一匹のスコルピウスがシーミアの背後から迫る。ハサミを振り上げ、シーミアを襲った。気づいたシーミアは、逃げるでもなく、逆に剣を握り直し。
「ふん!」
下からのアッパースイング。剣とハサミが衝突し、弾き飛ばされたのはスコルピウスのハサミの方だ。体勢を崩したスコルピウスに、返す刀でシーミアが大剣を振り下ろした。外骨格は何の抵抗もなく刃の通過を許し、スコルピウスは真っ二つに切り裂かれる。地面に突き立つ大剣の回りの砂や小石が、微かに震えている。刃自身が震えているのか。
まさか、超振動ってやつか?
漫画で見たことがある。高速で振動することにより、対象の原子間結合を弱めて切断力を高めているとかなんとか。SFも驚きだ。
それ以上に、そんな大剣を手足のように振り回し、スコルピウスの巨体すらはじき返すとは。アスピス、シーミア。どちらの団長も恐ろしい技量の持ち主だ。だが、こんな状況なら頼もしくもある。
他の団の心配は無用。であれば、私たちは私たちの事だけを考えていればいい。
仲間をやられたスコルピウスが私を取り囲み、踏み潰そうとする。もう一歩、二歩で私に迫る、といったところで、スコルピウスが足を止めた。止めざるを得なかった。その進むための足が、凍って動かなくなっている。狙撃手たちのスティリアだ。命中したスティリアからばら撒かれた液体が一気にスコルピウスを凍らせる。凍らせてしまえば。
「おらぁ!」
モンドが投げつけた斧マグルーンが凍った個所に命中。軽い音を立てて凍っていた足が砕け落ちる。

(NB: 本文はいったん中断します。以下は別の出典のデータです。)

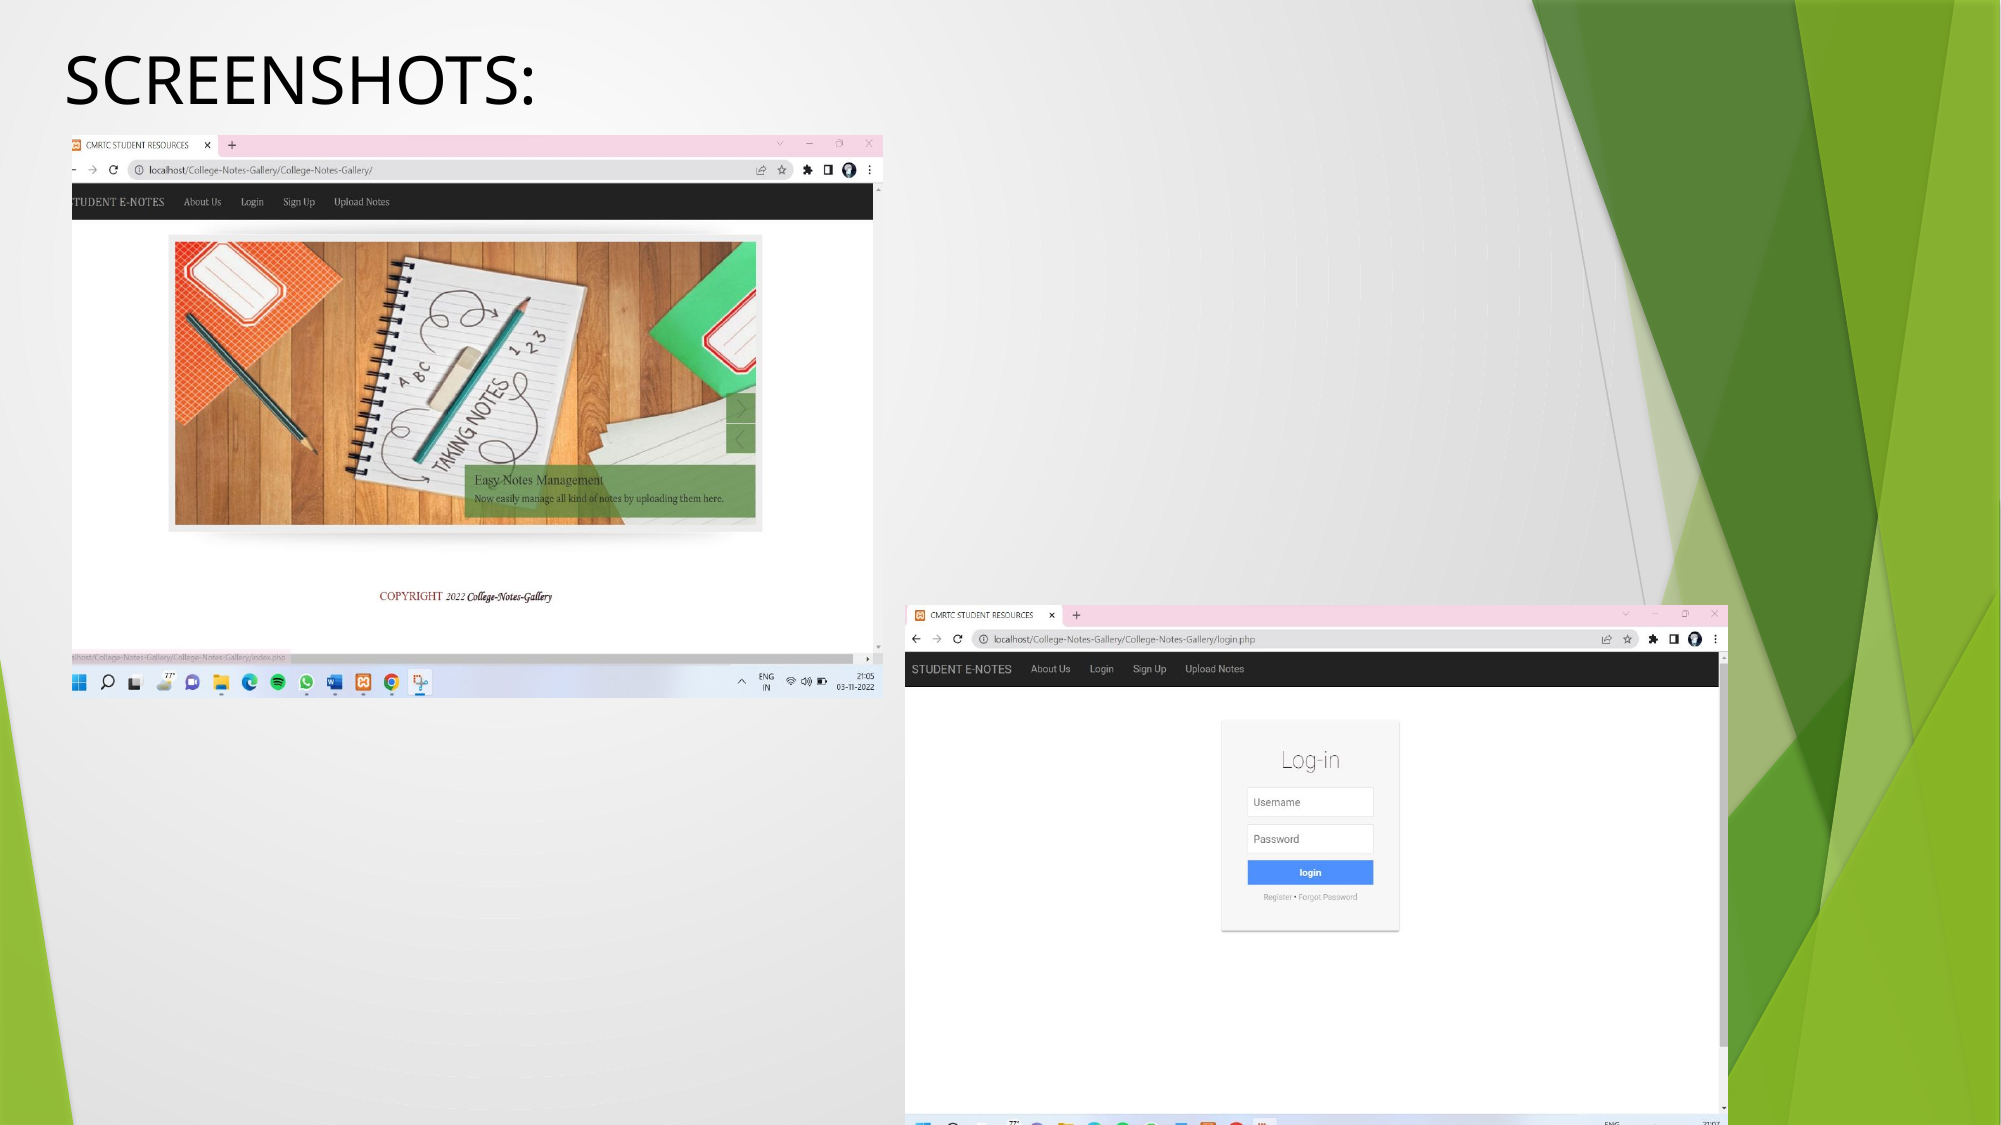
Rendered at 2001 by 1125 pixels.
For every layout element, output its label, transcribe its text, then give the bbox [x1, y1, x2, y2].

title SCREENSHOTS: [49, 30, 1460, 152]
picture [904, 605, 1729, 1125]
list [72, 135, 883, 699]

姿勢を崩したスコルピウスの下にムトが潜り込み、刀を突き差す。隙間に沿って振りぬき、その命を刈り取った。良いコンビネーションだ。
彼らに負けじと、私もまたウェントゥスを振るう。スコルピウスの第一陣は、その数を減らしていく。勝利の雄たけびが峡谷に轟くまで、そう時間はかからなそうだ。